* Problem description: Return all entries precisely as they stand, without the images.
────────────────────
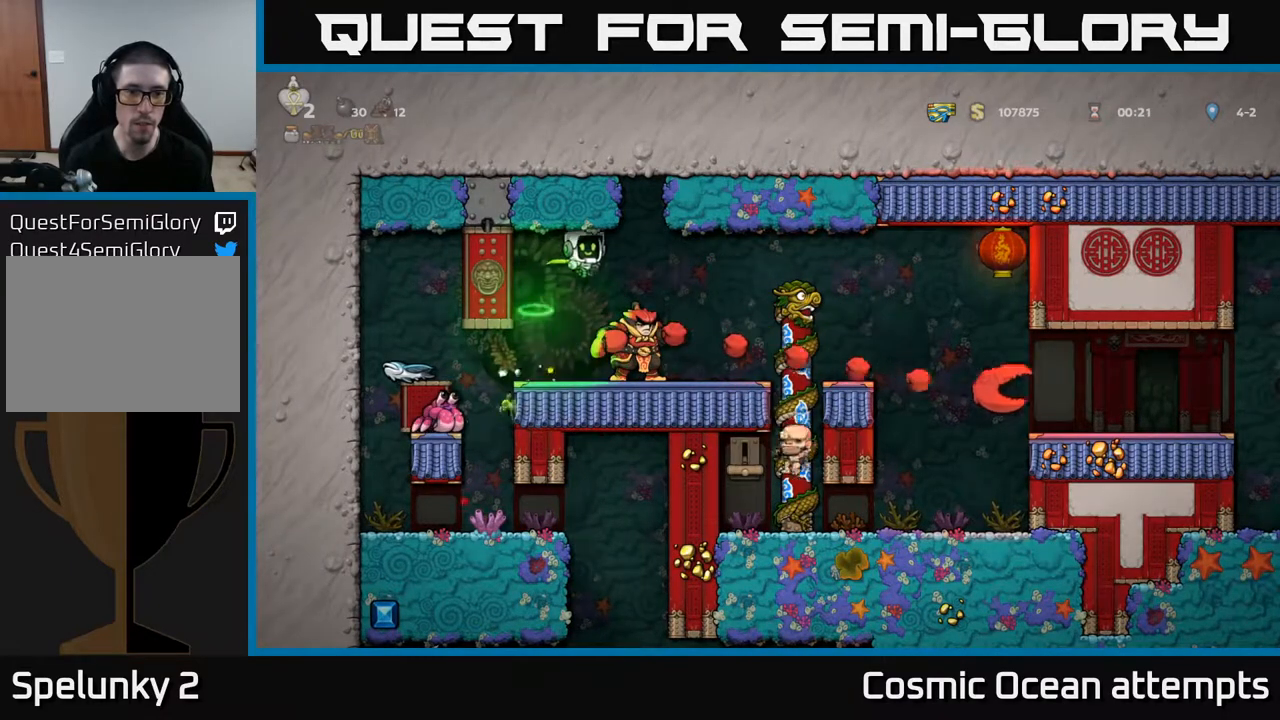
{"buttons": [], "right_stick": "center", "events": [[50, "DPAD_RIGHT", "up"]]}
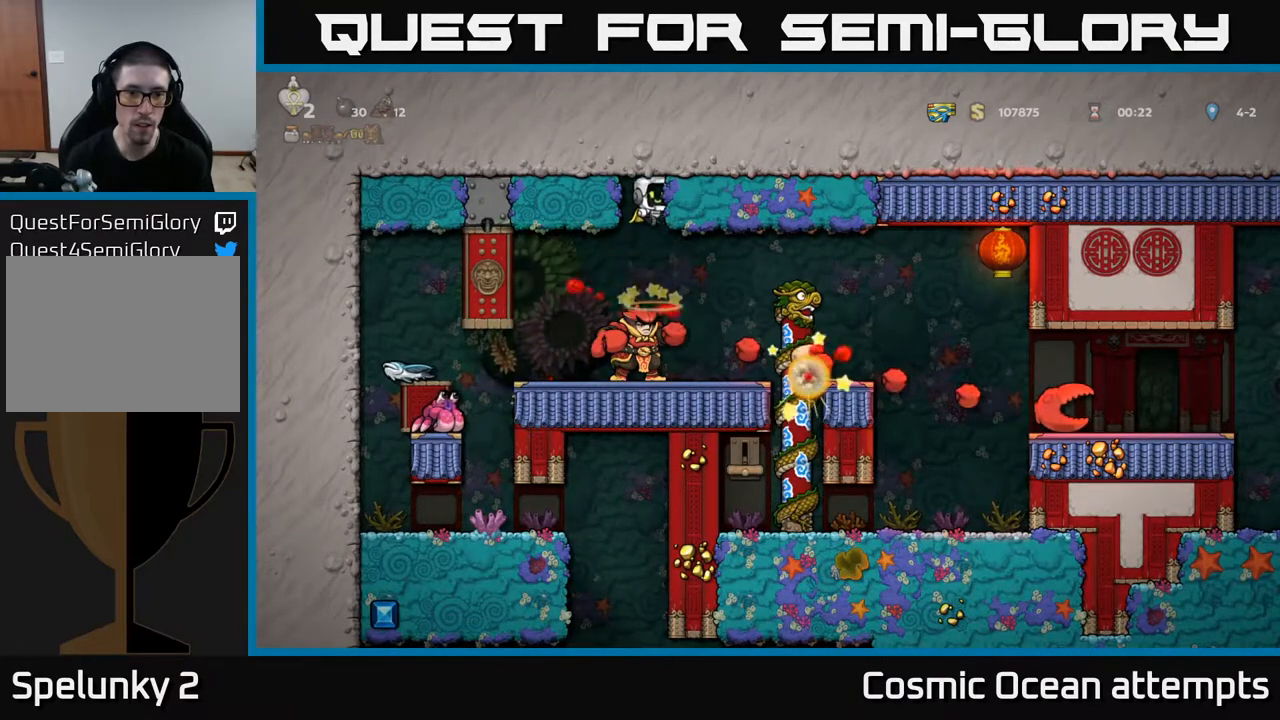
{"buttons": [], "right_stick": "center", "events": [[133, "DPAD_LEFT", "down"], [183, "DPAD_LEFT", "up"]]}
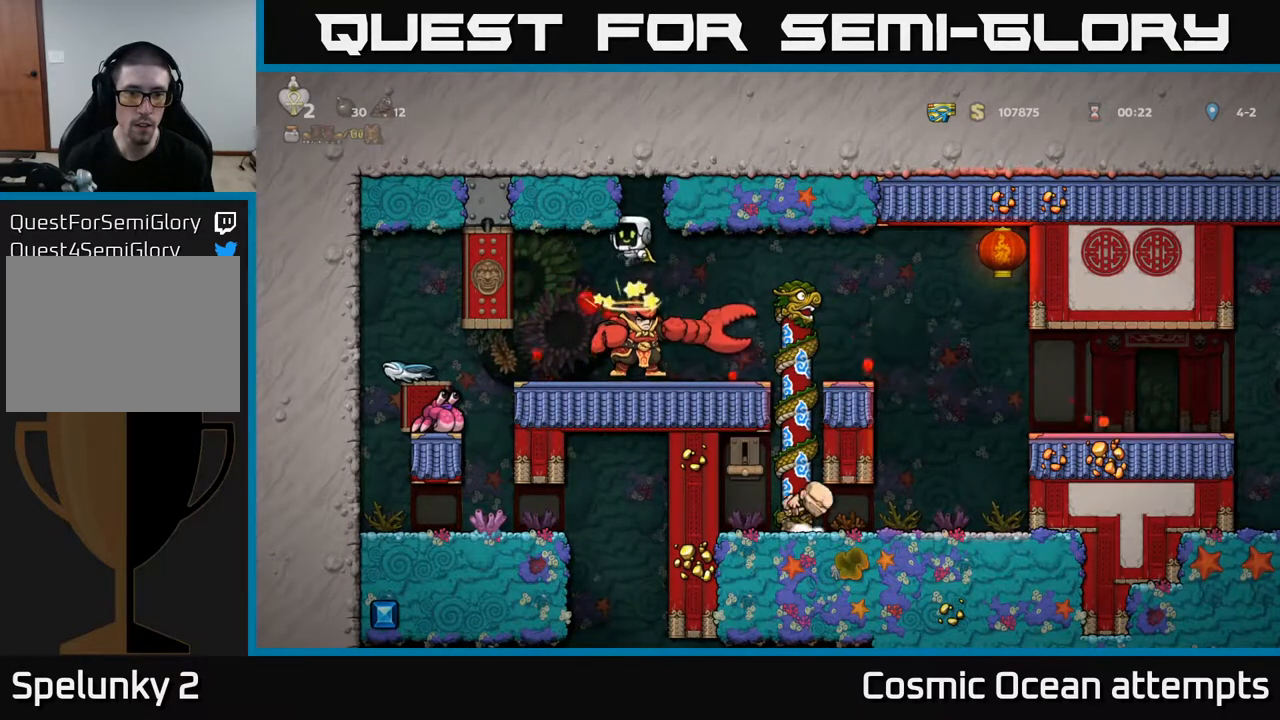
{"buttons": [], "right_stick": "center", "events": [[67, "DPAD_LEFT", "down"], [117, "DPAD_LEFT", "up"]]}
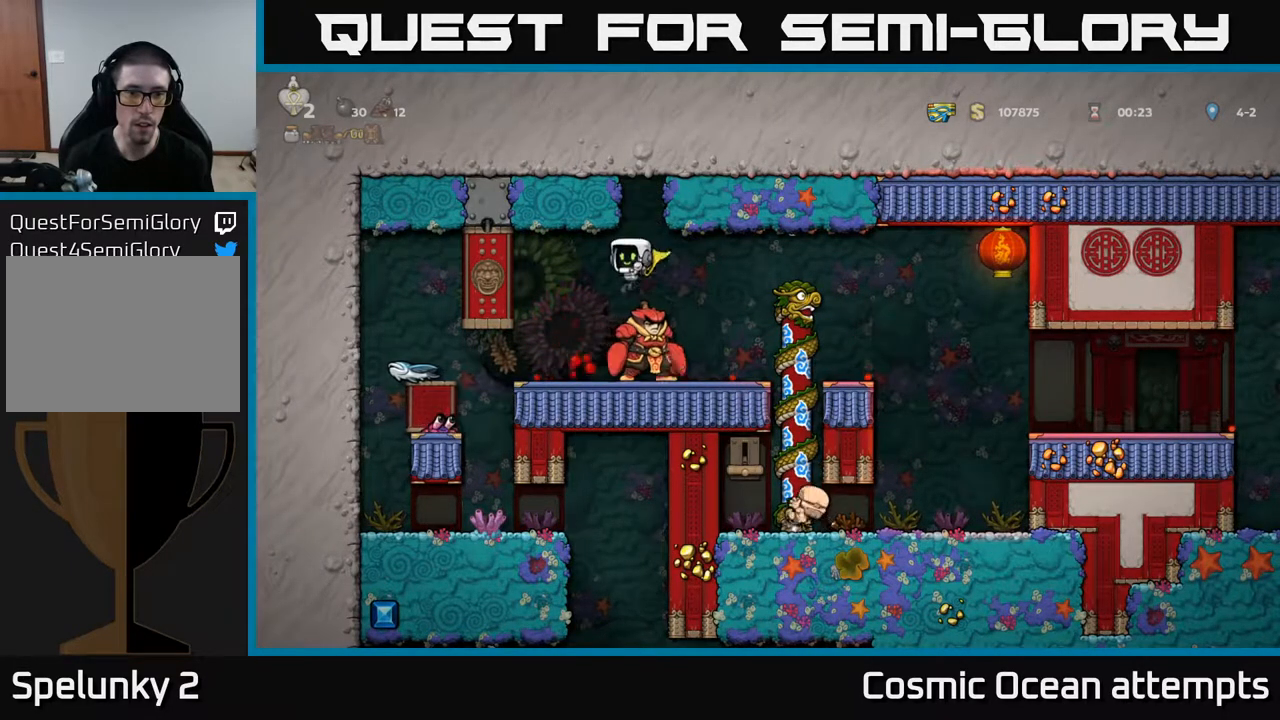
{"buttons": ["DPAD_RIGHT"], "right_stick": "center", "events": [[33, "DPAD_LEFT", "down"], [100, "DPAD_LEFT", "up"], [500, "DPAD_RIGHT", "down"]]}
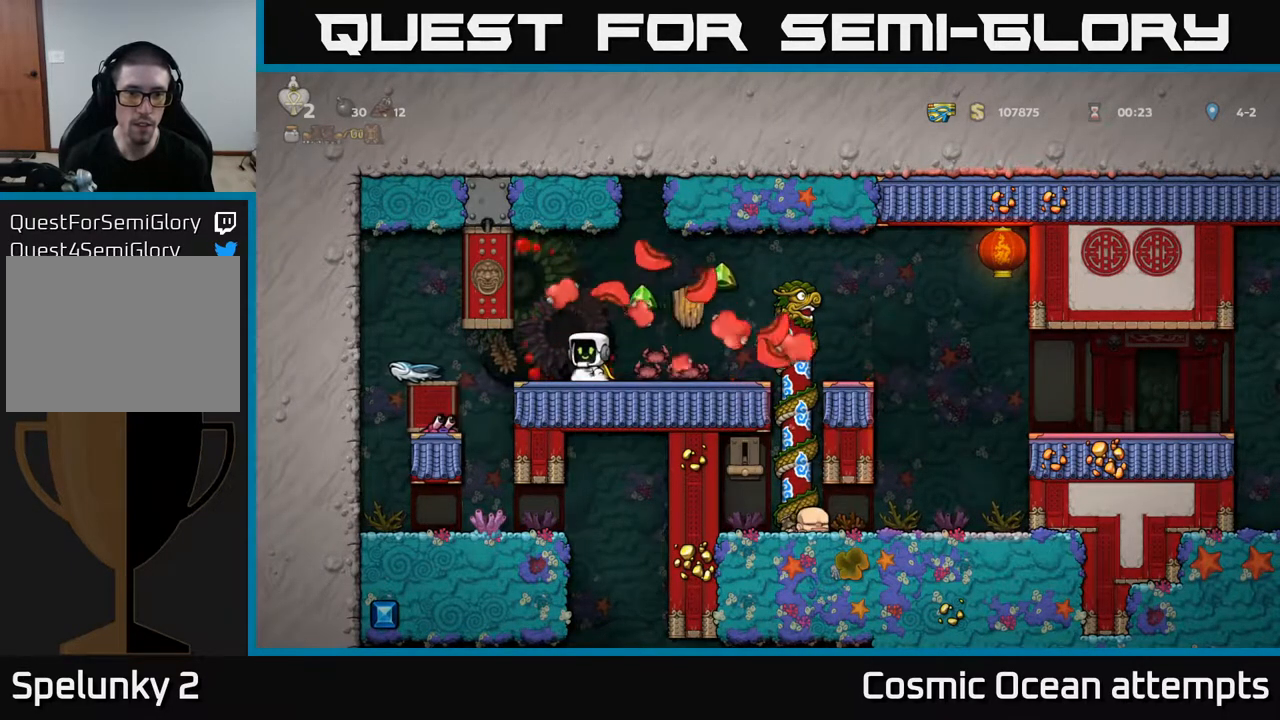
{"buttons": ["DPAD_LEFT"], "right_stick": "center", "events": [[467, "DPAD_RIGHT", "up"], [500, "DPAD_LEFT", "down"]]}
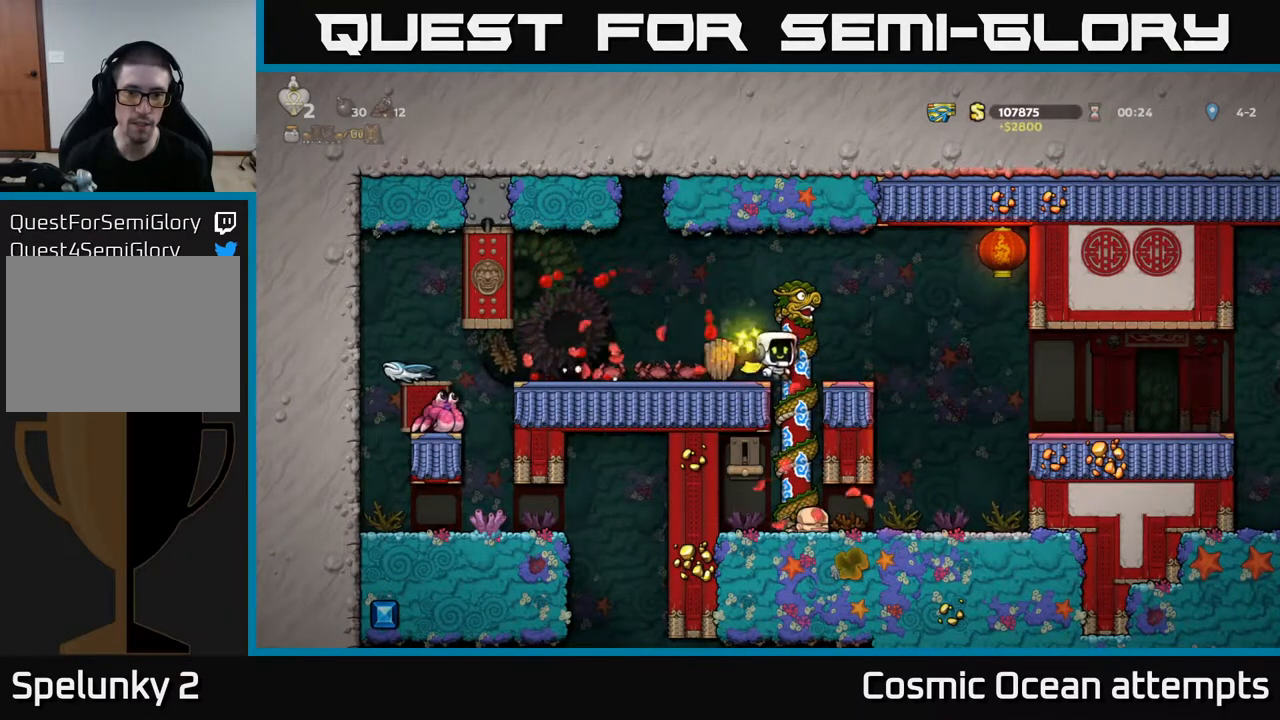
{"buttons": [], "right_stick": "center", "events": [[167, "DPAD_LEFT", "up"]]}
────────────────────
* Task solution:
{"buttons": [], "right_stick": "center", "events": [[50, "DPAD_RIGHT", "up"]]}
{"buttons": [], "right_stick": "center", "events": [[133, "DPAD_LEFT", "down"], [183, "DPAD_LEFT", "up"]]}
{"buttons": [], "right_stick": "center", "events": [[67, "DPAD_LEFT", "down"], [117, "DPAD_LEFT", "up"]]}
{"buttons": ["DPAD_RIGHT"], "right_stick": "center", "events": [[33, "DPAD_LEFT", "down"], [100, "DPAD_LEFT", "up"], [500, "DPAD_RIGHT", "down"]]}
{"buttons": ["DPAD_LEFT"], "right_stick": "center", "events": [[467, "DPAD_RIGHT", "up"], [500, "DPAD_LEFT", "down"]]}
{"buttons": [], "right_stick": "center", "events": [[167, "DPAD_LEFT", "up"]]}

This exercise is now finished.